---------- Given data
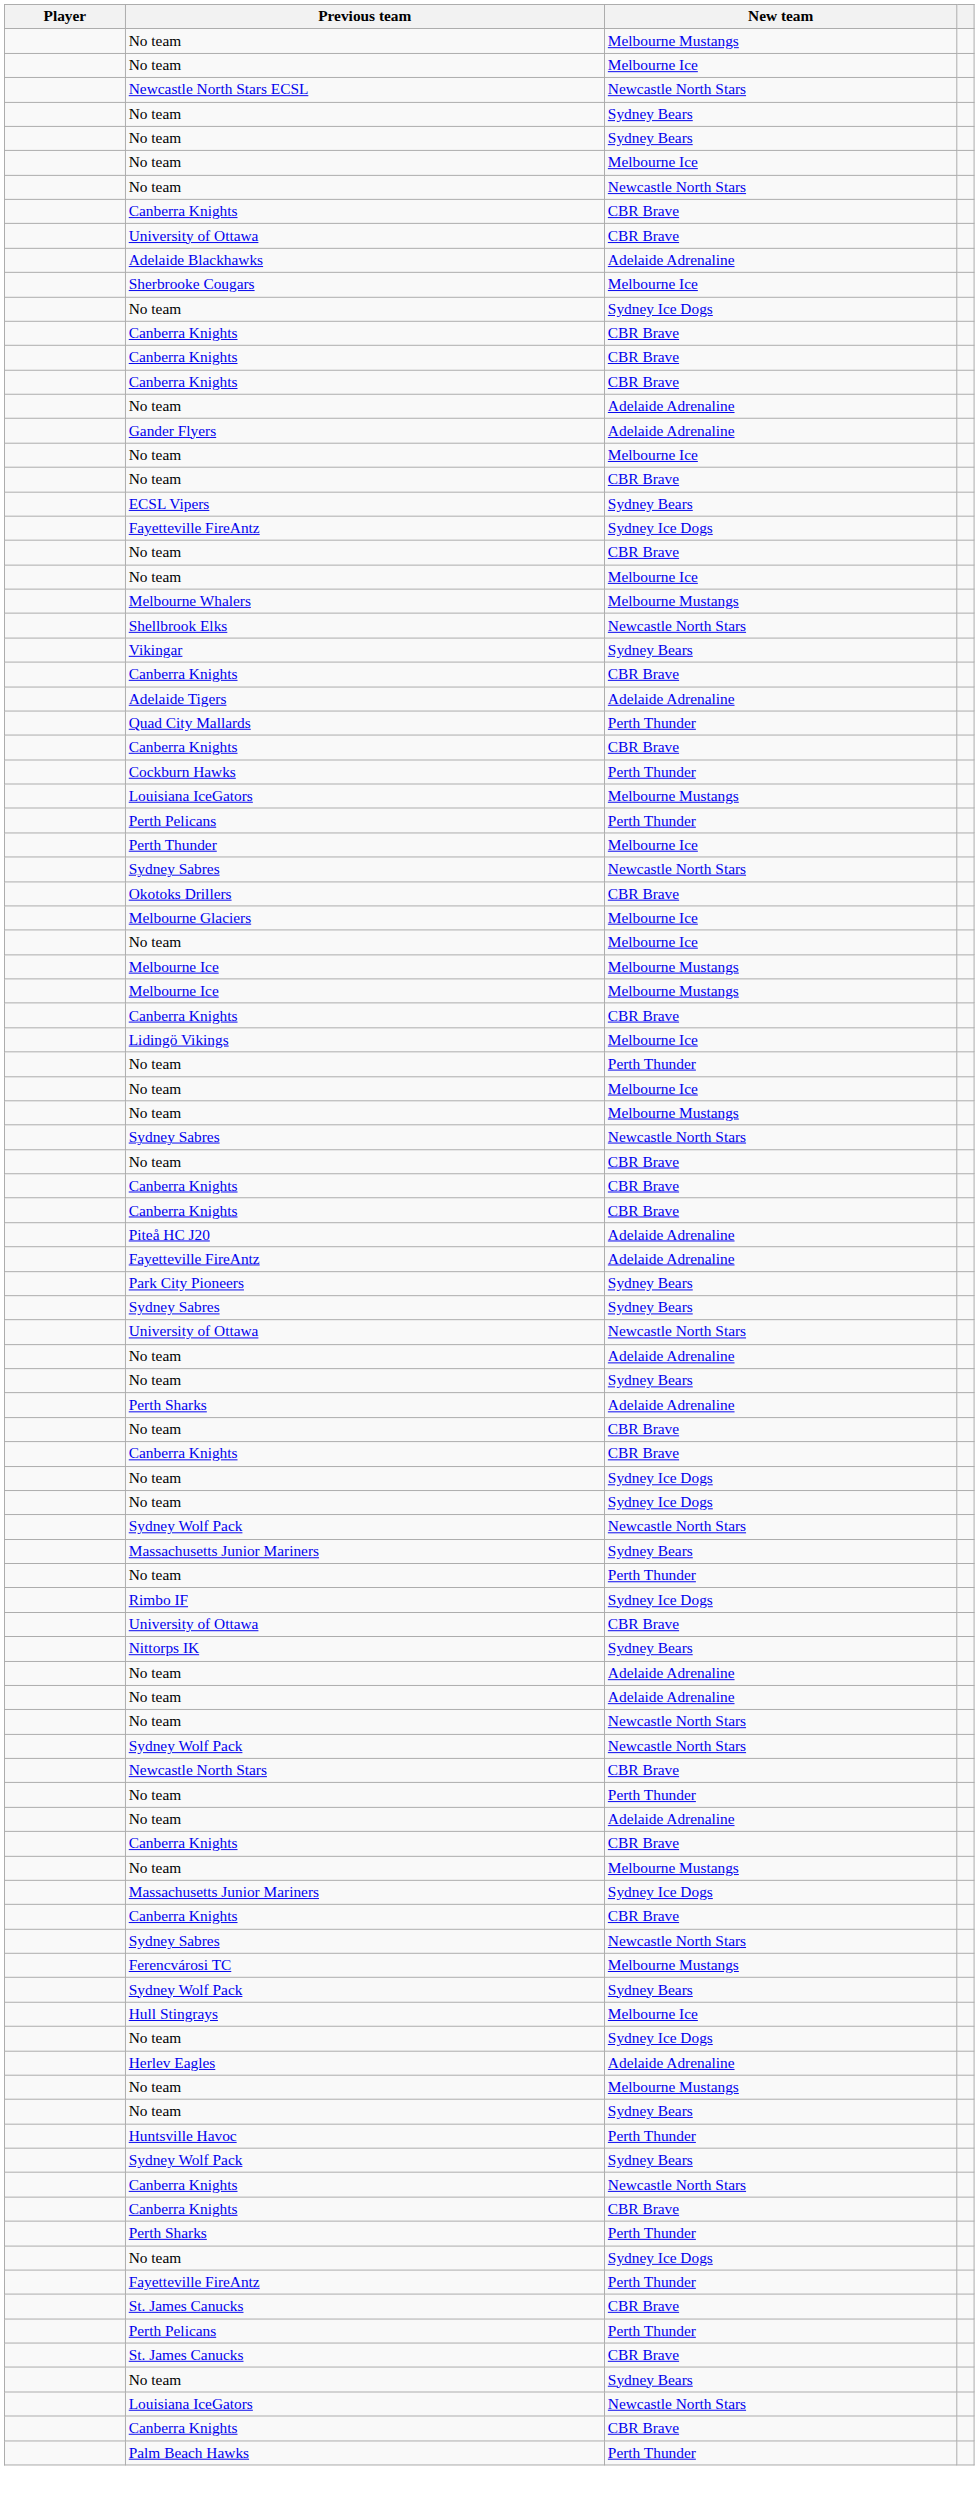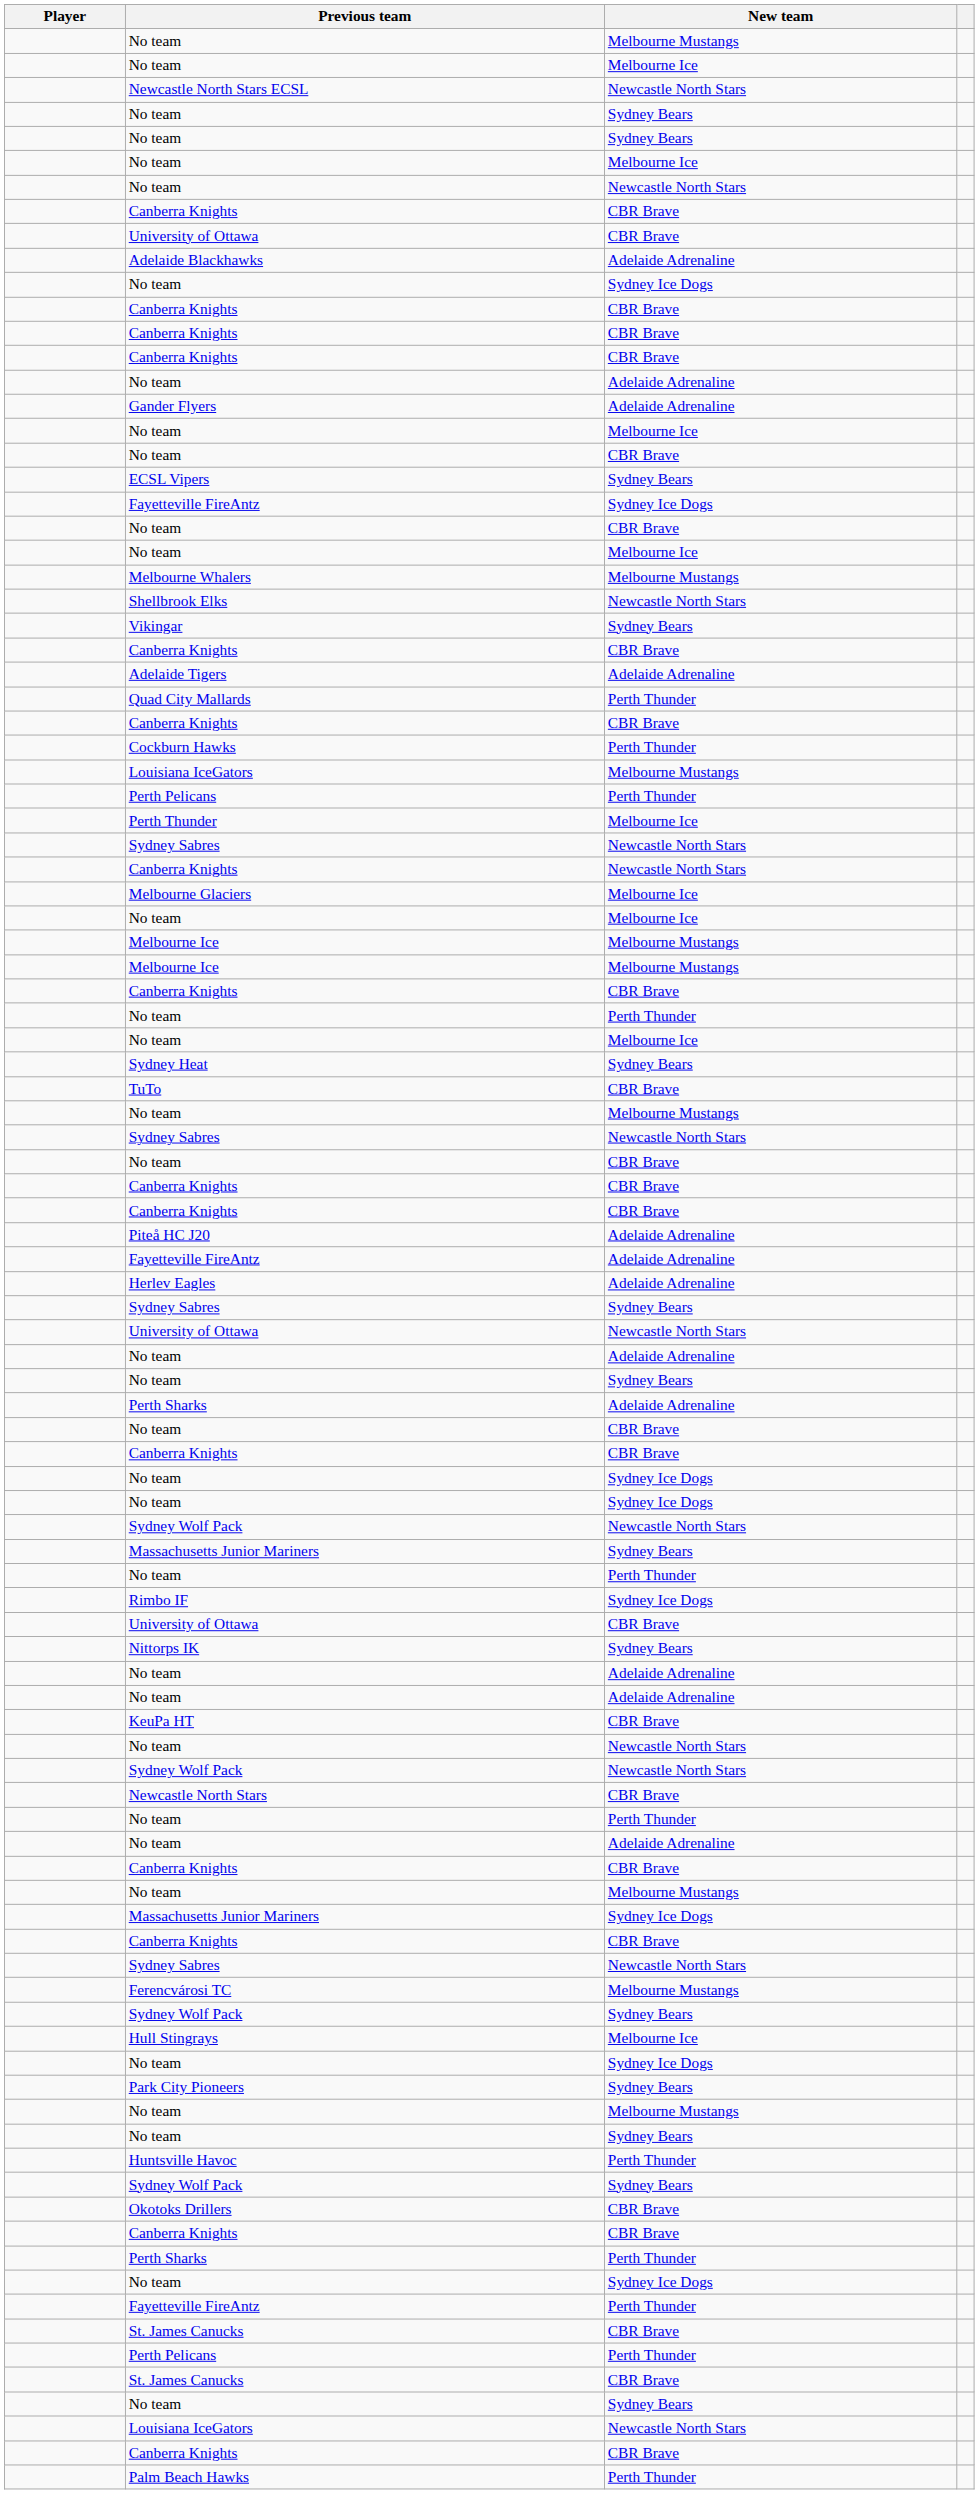- row: Sherbrooke Cougars | Melbourne Ice
rows swapped: Okotoks Drillers <-> Canberra Knights / Newcastle North Stars
- row: Lidingö Vikings | Melbourne Ice
+ row: Sydney Heat | Sydney Bears
+ row: TuTo | CBR Brave
rows swapped: Park City Pioneers <-> Herlev Eagles
+ row: KeuPa HT | CBR Brave
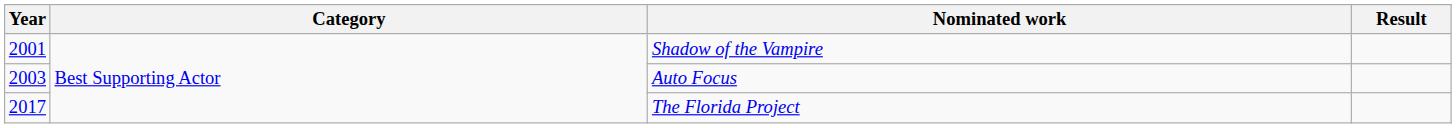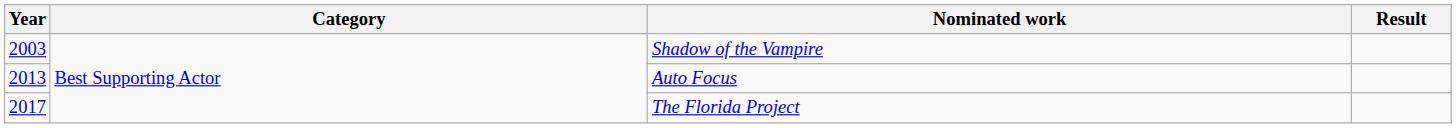Shadow of the Vampire | Year: 2001 -> 2003
Auto Focus | Year: 2003 -> 2013
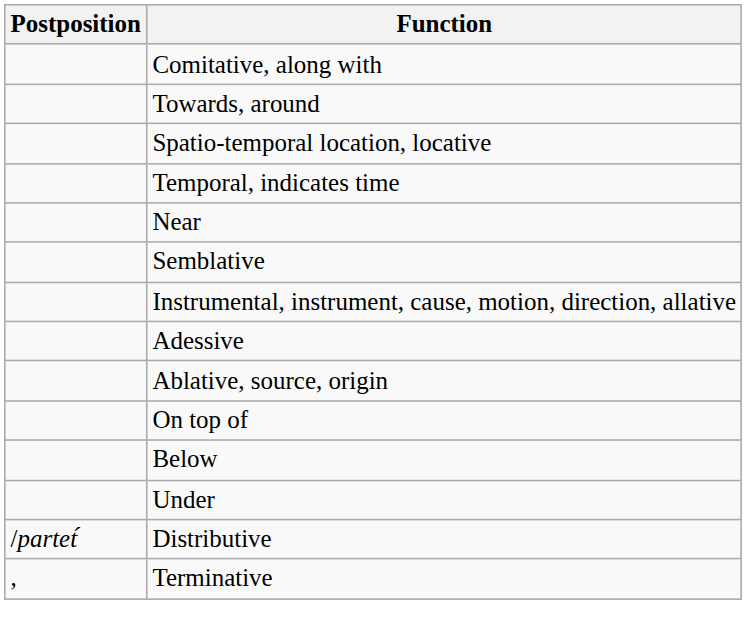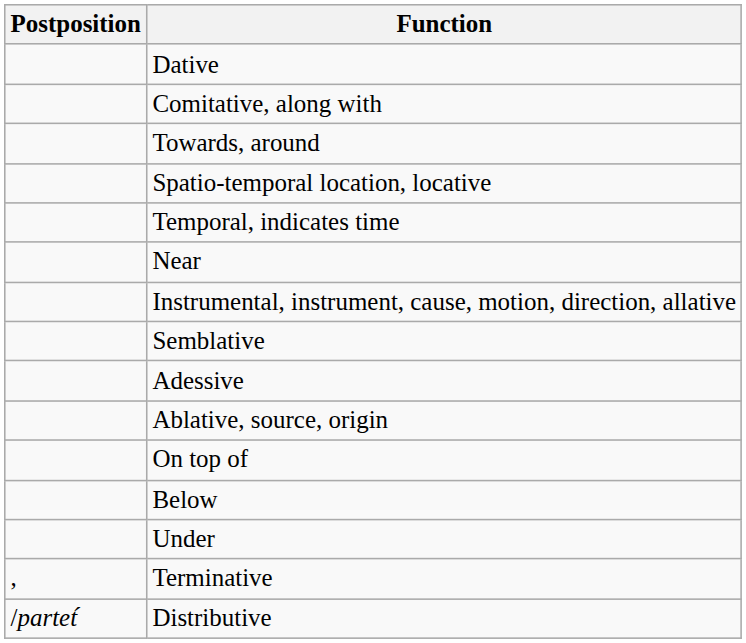+ row: Dative
rows swapped: Instrumental, instrument, cause, motion, direction, allative <-> Semblative
rows swapped: Terminative <-> Distributive
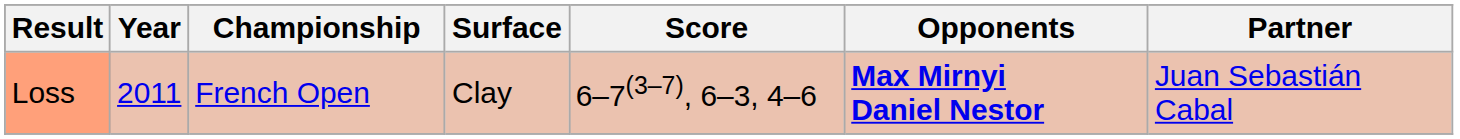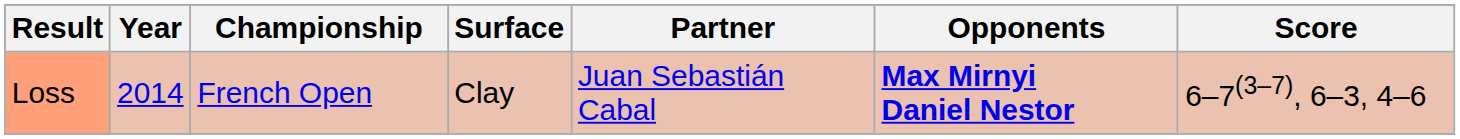columns swapped: Partner <-> Score
Loss | Year: 2011 -> 2014
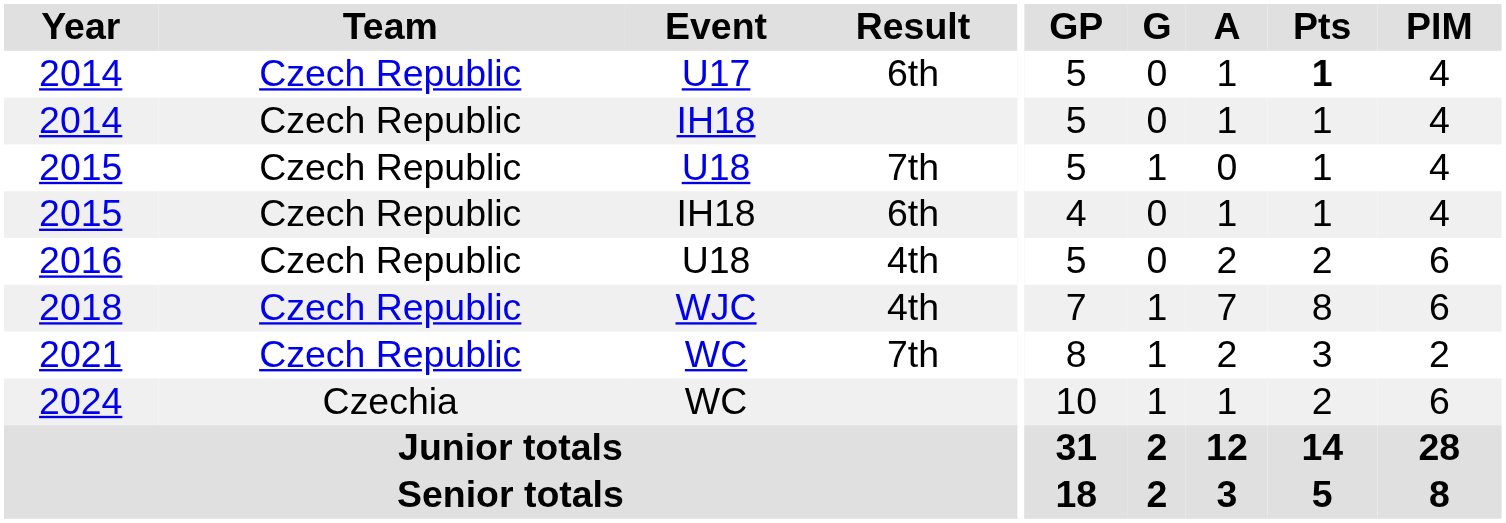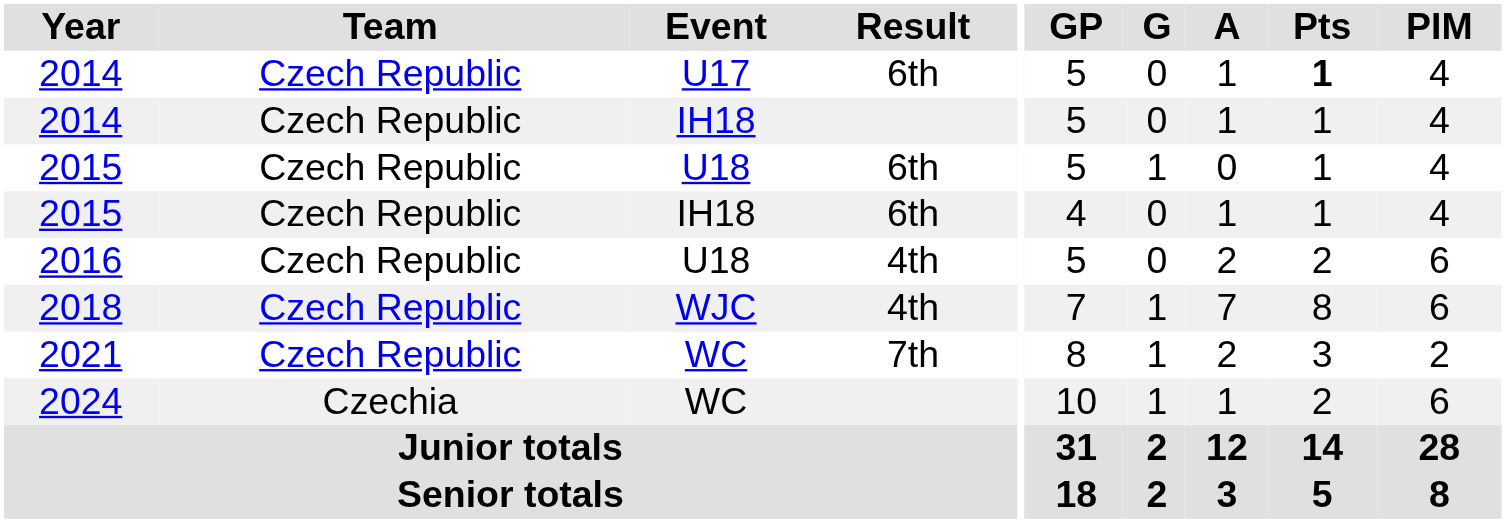2015 / U18 | Result: 7th -> 6th
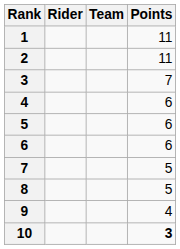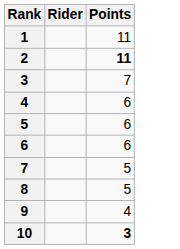- column: Team
2 | Points: normal -> bold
--------------------
Can you return every line of the records above word for word, leaving out the pictures?

Exercise response:
- row: Sherbrooke Cougars | Melbourne Ice
rows swapped: Okotoks Drillers <-> Canberra Knights / Newcastle North Stars
- row: Lidingö Vikings | Melbourne Ice
+ row: Sydney Heat | Sydney Bears
+ row: TuTo | CBR Brave
rows swapped: Park City Pioneers <-> Herlev Eagles
+ row: KeuPa HT | CBR Brave
Shadow of the Vampire | Year: 2001 -> 2003
Auto Focus | Year: 2003 -> 2013
+ row: Dative
rows swapped: Instrumental, instrument, cause, motion, direction, allative <-> Semblative
rows swapped: Terminative <-> Distributive
columns swapped: Partner <-> Score
Loss | Year: 2011 -> 2014
2015 / U18 | Result: 7th -> 6th
- column: Team
2 | Points: normal -> bold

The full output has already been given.